A oferta de serviços com todo o potencial previsto para o 5G exigirá a combinação de faixas de espectro em banda baixa, média e em ondas milimétricas. Esse é o alerta realizado pelo presidente global da Qualcomm, Cristiano Amon, durante o primeiro dia do Painel Telebrasil 2020, iniciado nesta terça-feira, 8.

"Em alguns países, criou-se a visão de uma escolha entre espectro diferentes: isso é equivocado. O 5G foi desenvolvido para que todas bandas sejam parte da rede ao mesmo tempo. A grande maioria das nações desenvolvidas vão ter todas as frequências no 5G", afirmou o executivo.

Nesse sentido, uma operação ideal de quinta geração precisaria agregar tanto espectro de banda média, abaixo de 6 GHz (como a faixa de 3,5 GHz), as ondas milimétricas (como o 26 GHz) e a banda abaixo de 1 GHz utilizada por gerações anteriores de serviços.

"Para pensar no potencial total do 5G, você terá que converter essas bandas existentes", reiterou Amon. Tal estratégia já está sendo iniciada pelas operadoras brasileiras, que estão se valendo do compartilhamento dinâmico de espectro (DSS) para primeiras ofertas 5G. Vale lembrar que o leilão de 5G ainda licitará uma capacidade adicional em banda baixa de 700 MHz e em 2,3 GHz.

Redes abertas

O mandatário da Qualcomm também destacou o processo de abertura dos componentes de rede que acompanhará o 5G (a partir de iniciativas como o OpenRAN). "Vamos passar de redes totalmente verticalizadas para um processo de desagregação, com rede virtual e várias empresas podendo construir as estações radiobase".

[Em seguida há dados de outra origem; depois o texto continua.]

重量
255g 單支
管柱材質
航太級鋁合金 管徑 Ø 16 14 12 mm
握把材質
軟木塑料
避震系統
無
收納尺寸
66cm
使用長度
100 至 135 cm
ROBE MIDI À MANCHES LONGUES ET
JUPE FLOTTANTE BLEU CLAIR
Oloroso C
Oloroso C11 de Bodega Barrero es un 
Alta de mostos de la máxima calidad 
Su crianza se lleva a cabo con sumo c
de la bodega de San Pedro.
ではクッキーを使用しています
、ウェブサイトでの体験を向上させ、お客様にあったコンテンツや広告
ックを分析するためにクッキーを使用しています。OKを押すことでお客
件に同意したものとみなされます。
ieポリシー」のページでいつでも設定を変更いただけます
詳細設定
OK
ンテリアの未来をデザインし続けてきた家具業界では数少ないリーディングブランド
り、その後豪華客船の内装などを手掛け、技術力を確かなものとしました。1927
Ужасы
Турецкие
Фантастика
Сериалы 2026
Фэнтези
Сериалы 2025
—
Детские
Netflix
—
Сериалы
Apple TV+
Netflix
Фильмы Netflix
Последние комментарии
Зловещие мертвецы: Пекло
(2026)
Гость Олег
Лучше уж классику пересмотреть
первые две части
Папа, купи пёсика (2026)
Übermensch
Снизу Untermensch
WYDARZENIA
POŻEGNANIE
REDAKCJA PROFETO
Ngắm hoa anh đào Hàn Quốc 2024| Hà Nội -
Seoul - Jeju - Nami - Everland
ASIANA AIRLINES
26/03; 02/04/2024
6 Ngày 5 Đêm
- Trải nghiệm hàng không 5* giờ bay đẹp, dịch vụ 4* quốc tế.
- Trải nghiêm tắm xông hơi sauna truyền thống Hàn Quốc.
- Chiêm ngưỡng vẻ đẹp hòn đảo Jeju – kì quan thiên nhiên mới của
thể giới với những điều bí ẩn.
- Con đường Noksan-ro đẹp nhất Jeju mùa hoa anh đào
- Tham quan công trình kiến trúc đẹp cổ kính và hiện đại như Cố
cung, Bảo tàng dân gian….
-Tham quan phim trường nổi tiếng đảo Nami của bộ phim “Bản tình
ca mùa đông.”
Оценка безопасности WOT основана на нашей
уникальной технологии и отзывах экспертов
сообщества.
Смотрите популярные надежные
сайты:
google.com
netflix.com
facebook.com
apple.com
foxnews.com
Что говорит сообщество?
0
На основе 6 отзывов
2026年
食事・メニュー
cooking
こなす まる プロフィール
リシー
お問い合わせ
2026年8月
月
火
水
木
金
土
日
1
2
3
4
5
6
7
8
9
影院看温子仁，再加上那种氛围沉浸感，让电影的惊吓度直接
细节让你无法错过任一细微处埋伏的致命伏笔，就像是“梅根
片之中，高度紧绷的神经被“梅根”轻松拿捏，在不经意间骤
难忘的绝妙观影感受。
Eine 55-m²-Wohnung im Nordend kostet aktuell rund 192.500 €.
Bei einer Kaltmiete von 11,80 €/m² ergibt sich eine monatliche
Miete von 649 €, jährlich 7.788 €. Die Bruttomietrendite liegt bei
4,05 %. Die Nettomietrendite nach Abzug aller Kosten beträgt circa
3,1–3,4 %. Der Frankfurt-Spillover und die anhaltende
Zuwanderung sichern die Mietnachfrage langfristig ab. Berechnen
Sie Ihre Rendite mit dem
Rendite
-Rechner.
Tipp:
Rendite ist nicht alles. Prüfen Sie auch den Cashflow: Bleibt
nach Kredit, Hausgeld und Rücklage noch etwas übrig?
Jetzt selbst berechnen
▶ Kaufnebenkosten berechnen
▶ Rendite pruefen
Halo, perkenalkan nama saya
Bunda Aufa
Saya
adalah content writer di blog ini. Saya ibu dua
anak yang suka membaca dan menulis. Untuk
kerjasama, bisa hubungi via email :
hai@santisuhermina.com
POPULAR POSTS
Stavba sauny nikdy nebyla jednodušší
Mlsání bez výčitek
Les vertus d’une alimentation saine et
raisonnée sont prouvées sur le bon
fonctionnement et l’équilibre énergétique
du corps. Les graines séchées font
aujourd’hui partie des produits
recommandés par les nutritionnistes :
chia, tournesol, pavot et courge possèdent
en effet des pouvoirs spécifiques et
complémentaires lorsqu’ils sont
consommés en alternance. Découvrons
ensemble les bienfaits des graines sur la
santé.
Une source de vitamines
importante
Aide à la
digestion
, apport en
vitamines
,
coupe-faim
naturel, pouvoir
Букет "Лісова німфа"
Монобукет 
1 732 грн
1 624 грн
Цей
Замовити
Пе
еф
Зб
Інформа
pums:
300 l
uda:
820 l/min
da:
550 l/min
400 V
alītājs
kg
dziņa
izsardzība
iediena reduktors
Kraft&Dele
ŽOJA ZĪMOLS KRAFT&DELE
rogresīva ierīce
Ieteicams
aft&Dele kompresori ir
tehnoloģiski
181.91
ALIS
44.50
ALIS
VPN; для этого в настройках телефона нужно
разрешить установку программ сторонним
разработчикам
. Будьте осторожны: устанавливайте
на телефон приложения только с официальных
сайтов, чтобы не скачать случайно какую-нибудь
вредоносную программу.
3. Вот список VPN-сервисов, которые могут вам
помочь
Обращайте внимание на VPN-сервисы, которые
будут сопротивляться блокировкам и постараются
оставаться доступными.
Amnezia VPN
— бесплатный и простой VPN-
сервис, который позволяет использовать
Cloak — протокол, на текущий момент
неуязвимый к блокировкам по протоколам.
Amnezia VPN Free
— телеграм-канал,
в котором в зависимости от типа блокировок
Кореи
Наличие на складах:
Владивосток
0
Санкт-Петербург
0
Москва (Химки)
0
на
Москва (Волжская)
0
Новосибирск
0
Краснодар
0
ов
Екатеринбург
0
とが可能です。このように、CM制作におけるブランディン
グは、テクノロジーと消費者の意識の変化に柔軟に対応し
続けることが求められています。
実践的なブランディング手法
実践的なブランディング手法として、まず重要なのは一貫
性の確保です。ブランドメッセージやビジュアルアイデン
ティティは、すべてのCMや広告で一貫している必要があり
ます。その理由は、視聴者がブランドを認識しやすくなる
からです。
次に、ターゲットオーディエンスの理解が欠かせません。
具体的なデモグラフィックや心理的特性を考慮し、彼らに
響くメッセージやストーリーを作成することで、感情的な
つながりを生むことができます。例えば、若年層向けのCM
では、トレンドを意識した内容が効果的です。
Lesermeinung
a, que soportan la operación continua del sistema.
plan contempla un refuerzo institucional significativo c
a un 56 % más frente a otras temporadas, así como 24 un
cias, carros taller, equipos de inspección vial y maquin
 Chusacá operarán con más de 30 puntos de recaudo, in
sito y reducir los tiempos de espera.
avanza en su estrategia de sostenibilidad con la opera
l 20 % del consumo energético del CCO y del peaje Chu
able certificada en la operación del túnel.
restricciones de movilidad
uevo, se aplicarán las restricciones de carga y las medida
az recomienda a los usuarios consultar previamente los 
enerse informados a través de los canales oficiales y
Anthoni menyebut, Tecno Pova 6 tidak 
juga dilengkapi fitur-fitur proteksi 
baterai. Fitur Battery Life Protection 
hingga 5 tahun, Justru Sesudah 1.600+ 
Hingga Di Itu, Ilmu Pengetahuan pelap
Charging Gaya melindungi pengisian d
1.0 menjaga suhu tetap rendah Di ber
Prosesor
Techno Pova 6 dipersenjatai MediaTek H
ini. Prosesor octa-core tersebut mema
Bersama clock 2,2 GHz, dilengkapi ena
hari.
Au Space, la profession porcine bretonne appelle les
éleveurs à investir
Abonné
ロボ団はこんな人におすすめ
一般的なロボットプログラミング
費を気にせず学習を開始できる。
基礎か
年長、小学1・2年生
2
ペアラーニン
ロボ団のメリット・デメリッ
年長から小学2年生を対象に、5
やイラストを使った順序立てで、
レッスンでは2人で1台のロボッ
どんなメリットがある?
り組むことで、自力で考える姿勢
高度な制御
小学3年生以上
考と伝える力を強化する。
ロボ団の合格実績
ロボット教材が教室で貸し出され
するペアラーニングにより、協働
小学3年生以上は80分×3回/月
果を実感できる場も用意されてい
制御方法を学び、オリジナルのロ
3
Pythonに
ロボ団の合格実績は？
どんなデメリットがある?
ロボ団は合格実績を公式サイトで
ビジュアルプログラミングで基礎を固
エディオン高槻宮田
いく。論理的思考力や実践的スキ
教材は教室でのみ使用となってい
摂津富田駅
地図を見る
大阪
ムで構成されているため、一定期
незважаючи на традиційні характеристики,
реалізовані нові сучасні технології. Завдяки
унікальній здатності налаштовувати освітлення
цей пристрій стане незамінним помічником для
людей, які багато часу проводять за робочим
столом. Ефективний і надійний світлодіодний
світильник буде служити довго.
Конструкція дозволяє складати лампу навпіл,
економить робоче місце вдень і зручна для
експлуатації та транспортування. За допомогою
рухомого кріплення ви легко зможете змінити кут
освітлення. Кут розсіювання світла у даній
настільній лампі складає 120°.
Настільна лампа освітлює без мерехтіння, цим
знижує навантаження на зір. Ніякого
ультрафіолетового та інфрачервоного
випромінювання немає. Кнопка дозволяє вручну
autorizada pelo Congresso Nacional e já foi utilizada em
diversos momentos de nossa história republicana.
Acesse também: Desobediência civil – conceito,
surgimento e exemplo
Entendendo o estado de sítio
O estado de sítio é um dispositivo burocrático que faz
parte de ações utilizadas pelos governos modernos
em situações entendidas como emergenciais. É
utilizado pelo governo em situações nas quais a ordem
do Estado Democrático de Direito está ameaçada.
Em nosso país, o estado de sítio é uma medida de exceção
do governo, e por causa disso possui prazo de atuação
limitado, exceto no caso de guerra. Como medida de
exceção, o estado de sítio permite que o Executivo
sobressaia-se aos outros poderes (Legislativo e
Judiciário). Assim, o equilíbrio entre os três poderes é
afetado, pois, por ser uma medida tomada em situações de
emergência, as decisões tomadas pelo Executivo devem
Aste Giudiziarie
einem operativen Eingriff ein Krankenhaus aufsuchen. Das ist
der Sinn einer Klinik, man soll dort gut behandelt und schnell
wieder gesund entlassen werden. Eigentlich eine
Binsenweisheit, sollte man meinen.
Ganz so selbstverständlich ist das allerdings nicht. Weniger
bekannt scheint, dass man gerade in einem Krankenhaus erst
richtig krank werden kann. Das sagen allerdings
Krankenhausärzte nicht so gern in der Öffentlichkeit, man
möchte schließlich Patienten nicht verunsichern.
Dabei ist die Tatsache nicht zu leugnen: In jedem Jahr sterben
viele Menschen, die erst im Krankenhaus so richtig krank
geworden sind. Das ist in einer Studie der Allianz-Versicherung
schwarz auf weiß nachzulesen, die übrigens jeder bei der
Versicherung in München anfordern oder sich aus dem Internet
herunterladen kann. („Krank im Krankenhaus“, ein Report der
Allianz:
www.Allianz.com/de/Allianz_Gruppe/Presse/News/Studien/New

Amon lembra que um processo similar já aconteceu no mercado de fornecimento de data centers e no de terminais de acesso como notebooks e celulares. A expectativa é que a abertura nas redes gere uma proliferação de players de infraestrutura, com impacto direto nos custos.

Terminais

O presidente global da Qualcomm ainda traçou um cenário otimista sobre o custo de smartphones equipados com a tecnologia 5G. Segundo o executivo, na China o preço dos terminais já está em queda, tornando-se acessível para 60% da população. A expectativa é que a partir de 2021, o movimento se fortaleça no mundo, permitindo um ritmo maior de migração.